◆ **Excerpted passage**
******************************

Does the Great Salt Like bring to mind another famous salty sea? Perhaps one that’s a little closer to “home” for you? Curious what the Dead Sea looks like from space? Check out this NASA snap of the Dead Sea’s salt pans.
Greenland’s Ice Sheet
This satellite image, snapped on August 21, 2021, reveals Greenland’s glacial ice melt, as light blue water flows across the ice and collects in slush. The darker blue areas are meltwater “lakes” up to 30 feet deep. The ice melt actually starts below the surface, so researchers can possibly hear it before they see it. It’s only once the ice melt turns into a flood that the snow and ice on the surface actually give way.
The Greenland Ice Sheet covers 650,000 square miles, almost the size of Alaska, the largest US state. It’s second in size only to the ice sheet in Antarctica. But the Greenland Ice Sheet is shrinking… and doing it too fast. Usually there’s some seasonal melt each year. But a heatwave last August left torrents of water flowing across the sheet, which is melting seven times faster than normal. And therein lies an even bigger problem: The faster the ice melts, the more it causes the rest of the ice to melt because of the conditions it creates.
This image is stirring not just for its beauty but for what it tells researchers, who say it reveals just how extensive the melt is.
Nature’s Fractal Geometry
Fractals are, simply defined, patterns that occur again and again at different scales and sizes. In a perfect mathematical fractal, the patterns go on infinitely: each pattern is made of smaller copies of itself, and those copies are made of smaller copies, and those are made of… well, you get the picture. If you would divide a fractal pattern into parts, you’d get a nearly identical copy as the first — just in a smaller version.
Fractals occur not just in (advanced) mathematics but also in nature. And the more you look for them, the more you’ll notice them in things from the structure of our lungs to the fanning of river deltas and the strike-shapes of lightning.
Here are some places to look for this form of Hashem’s abstract (and mathematical!) art in the world around you:
Leaf veins: the network of veins that move liquids through the inside of a leaf.
Snowflakes: the crystalline structure of ice repeats the six-fold symmetry of the snowflake several times.
Sycamore trees (and some other species): the trunk forks into two branches, which fork again, and then fork again, into smaller and smaller branches, and ultimately twigs.
Ammonite sutures: these marine cephalopods (a type of sea creature) build spiral-chambered shells. The walls between the chambers, called sutures, are complex fractal curves.

******************************

◆ **Entries shown**
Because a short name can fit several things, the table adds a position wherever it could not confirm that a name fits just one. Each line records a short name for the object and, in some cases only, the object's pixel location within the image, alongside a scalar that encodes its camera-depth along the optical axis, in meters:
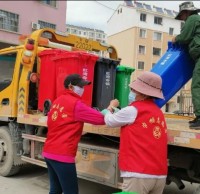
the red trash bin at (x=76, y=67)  5.16
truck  4.34
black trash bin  5.53
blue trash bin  4.59
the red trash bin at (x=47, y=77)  5.44
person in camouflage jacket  3.93
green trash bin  5.93
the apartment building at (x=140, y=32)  49.00
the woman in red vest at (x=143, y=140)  3.05
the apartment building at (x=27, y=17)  23.61
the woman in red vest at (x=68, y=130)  3.58
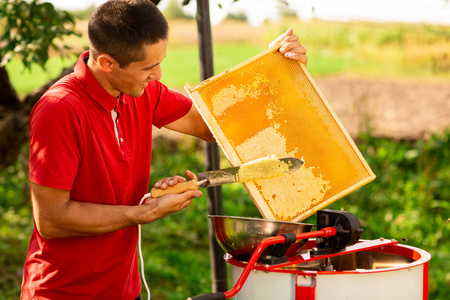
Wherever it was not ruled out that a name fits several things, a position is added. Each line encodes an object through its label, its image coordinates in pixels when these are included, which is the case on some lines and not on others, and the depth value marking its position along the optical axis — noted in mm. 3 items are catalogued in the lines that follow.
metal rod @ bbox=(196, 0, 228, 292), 4133
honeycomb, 2740
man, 2361
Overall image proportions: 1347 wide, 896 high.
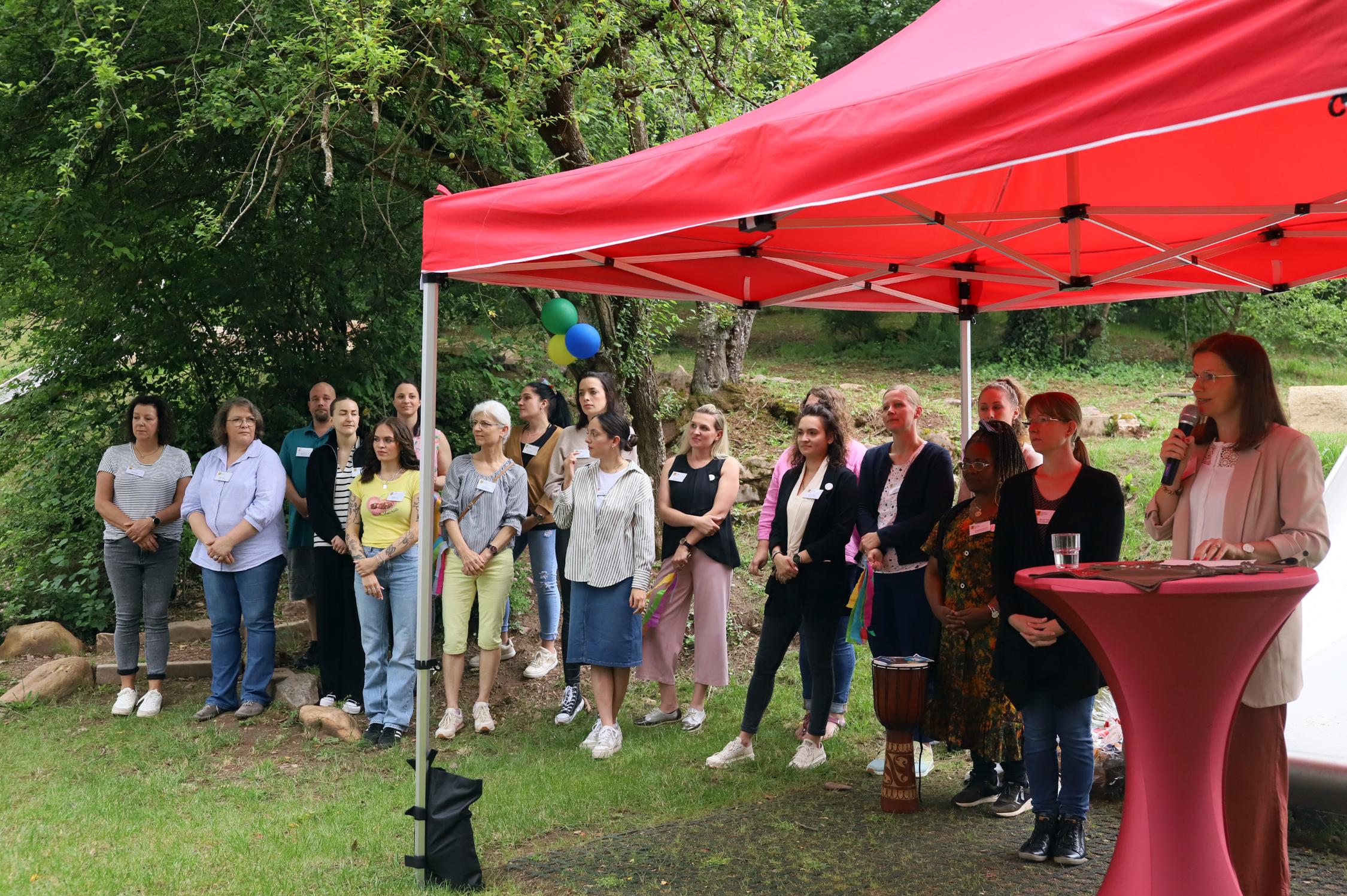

******************************

◆ **Exercise objective**
Extend the passage above on Greenland's ice sheet and fractal patterns in nature, picking up right after its final sentence.

◆ **Answer box**
Ferns: demonstrate “self-similar set fractals,” which means their patterns can be easily mathematically generated and reproduced at any size.
Recognize these? Peacock feathers demonstrate fractal patterns.
This image of Romanesco broccoli was a finalist in the 2021 BigPicture Natural World Photography competition. The broccoli demonstrates fractal patterns and other mathematical principles.
The Supersized Dust Devils of Mars
“Dust devils” are whirling columns of air. When direct sunlight heats the ground and the air just above it, the warm air rises. As this warm air goes up, the cooler air above it sinks down. If there’s strong enough wind, these columns of warm-cold air begin to spin, and a “dust devil” is born. They can occur anywhere sunny and dry enough. Though they look kind of like tornadoes, they’re much smaller and weaker (and therefore less destructive) than twisters. But that’s on Earth, where they’re usually no bigger than a car and stretch up to a few hundred feet high. On Mars, dust devils are massive — like a mile wide and 12 miles tall.
On Mars, the dust devils leave scars (or trails). They’re picked up by the powerful camera on the Mars Reconnaissance Orbiter, as part of the High-Resolution Imaging Science Experiment, and passed along to us on Earth…
Indonesia’s Twin Volcanos
IF you didn’t know what you were looking at, you might think this image depicts two menacing and ominous eyes staring out at you. They aren’t eyes, but they are rather ominous: they’re two side-by-side volcanoes on the Indonesian island of Java, captured in a satellite image taken from over 250 miles above the planet by an astronaut on the International Space Station.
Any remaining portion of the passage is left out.